Lucharon durante una hora, absolutamente igualados, sin dar ni recibir una sola herida.
Finalmente, Havvkmoon decidió seguir una táctica diferente, y empezó a retroceder por la orilla hacia el agua.
Creyendo que Hawkmoon empezaba a retirarse, el hombre enmascarado pareció ganar mayor confianza y su espada se movió aún con mayor rapidez que antes, de tal modo que Hawkmoon se vio obligado a emplear toda su energía para rechazarla.
Entonces, Hawkmoon pretendió haber resbalado entre el barro, y cayó sobre una rodilla. El otro saltó hacia adelante, listo para dar la última estocada, pero la hoja de Hawkmoon se movió con inusitada rapidez, y la parte plana de la misma golpeó contra la muñeca del hombre. Éste lanzó un grito y la espada se le cayó de la mano.

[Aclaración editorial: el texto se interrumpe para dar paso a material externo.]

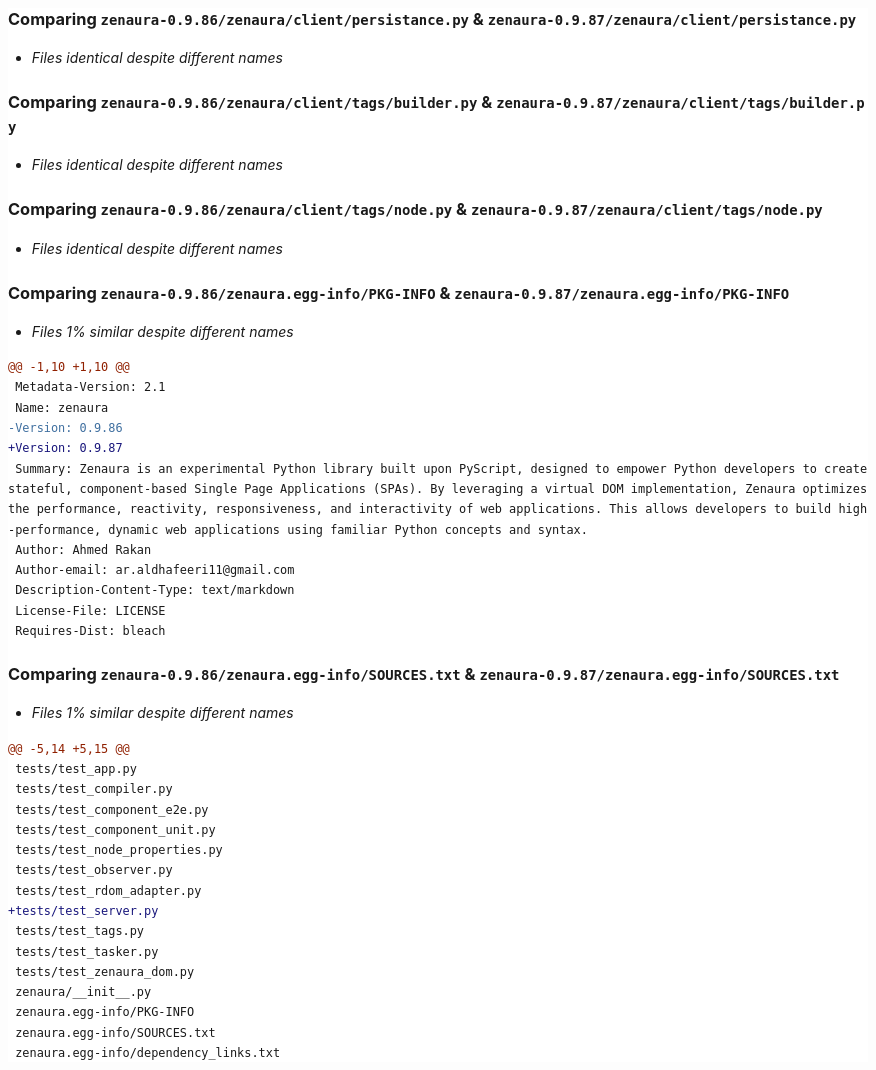 ### Comparing `zenaura-0.9.86/zenaura/client/persistance.py` & `zenaura-0.9.87/zenaura/client/persistance.py`

 * *Files identical despite different names*

### Comparing `zenaura-0.9.86/zenaura/client/tags/builder.py` & `zenaura-0.9.87/zenaura/client/tags/builder.py`

 * *Files identical despite different names*

### Comparing `zenaura-0.9.86/zenaura/client/tags/node.py` & `zenaura-0.9.87/zenaura/client/tags/node.py`

 * *Files identical despite different names*

### Comparing `zenaura-0.9.86/zenaura.egg-info/PKG-INFO` & `zenaura-0.9.87/zenaura.egg-info/PKG-INFO`

 * *Files 1% similar despite different names*

```diff
@@ -1,10 +1,10 @@
 Metadata-Version: 2.1
 Name: zenaura
-Version: 0.9.86
+Version: 0.9.87
 Summary: Zenaura is an experimental Python library built upon PyScript, designed to empower Python developers to create stateful, component-based Single Page Applications (SPAs). By leveraging a virtual DOM implementation, Zenaura optimizes the performance, reactivity, responsiveness, and interactivity of web applications. This allows developers to build high-performance, dynamic web applications using familiar Python concepts and syntax.
 Author: Ahmed Rakan
 Author-email: ar.aldhafeeri11@gmail.com
 Description-Content-Type: text/markdown
 License-File: LICENSE
 Requires-Dist: bleach
```

### Comparing `zenaura-0.9.86/zenaura.egg-info/SOURCES.txt` & `zenaura-0.9.87/zenaura.egg-info/SOURCES.txt`

 * *Files 1% similar despite different names*

```diff
@@ -5,14 +5,15 @@
 tests/test_app.py
 tests/test_compiler.py
 tests/test_component_e2e.py
 tests/test_component_unit.py
 tests/test_node_properties.py
 tests/test_observer.py
 tests/test_rdom_adapter.py
+tests/test_server.py
 tests/test_tags.py
 tests/test_tasker.py
 tests/test_zenaura_dom.py
 zenaura/__init__.py
 zenaura.egg-info/PKG-INFO
 zenaura.egg-info/SOURCES.txt
 zenaura.egg-info/dependency_links.txt
```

Rápidamente, Hawkmoon se incorporó de un salto, colocó una de sus botas sobre la espada caída y situó la hoja de su espada contra el cuello de su oponente.
—No ha sido un truco digno de un verdadero espadachín —gruñó el hombre enmascarado.
—Ya me estaba aburriendo —replicó Hawkmoon —, y el juego empezaba a impacientarme.
—Bien, ¿y ahora, qué? —¿Cuál es vuestro nombre? —preguntó Hawkmoon—. Eso es lo primero que quiero saber… Luego quiero veros el rostro, y después saber qué os ha traído por aquí.
Finalmente, y quizá sea eso lo más importante, quiero saber cómo habéis llegado.
—En cuanto a mi nombre, os lo diré —contestó el hombre con un orgullo mal disimulado—. Soy Elvereza Tozer. —¡Pero si yo os conozco! —exclamó el duque de Colonia lleno de asombro.
Elvereza Tozer no era el hombre con quien Hawkmoon habría esperado encontrarse si se le hubiera dicho con antelación que iba a conocer al dramaturgo más grande de Granbretan…, un escritor cuya obra era admirada en toda Europa, incluso por todos aquellos que, de una u otra forma, maldecían a Granbretan. Era el autor de obras como El rey Staleen, La tragedia de Katine y Cama, El último de los Braldur. Annala, Chirshil y Adulfo, La comedia de acero y muchas otras. Últimamente no se había oído hablar mucho de él, pero Hawkmoon había pensado que eso se debía a las guerras. Se había imaginado que Tozer sería rico en su vestimenta, seguro de sí mismo en todos los aspectos, afectado y lleno de ironía. En lugar de eso se encontraba con un hombre que parecía sentirse más a gusto manejando la espada que las palabras, un engreído y un estúpido, vestido casi con harapos.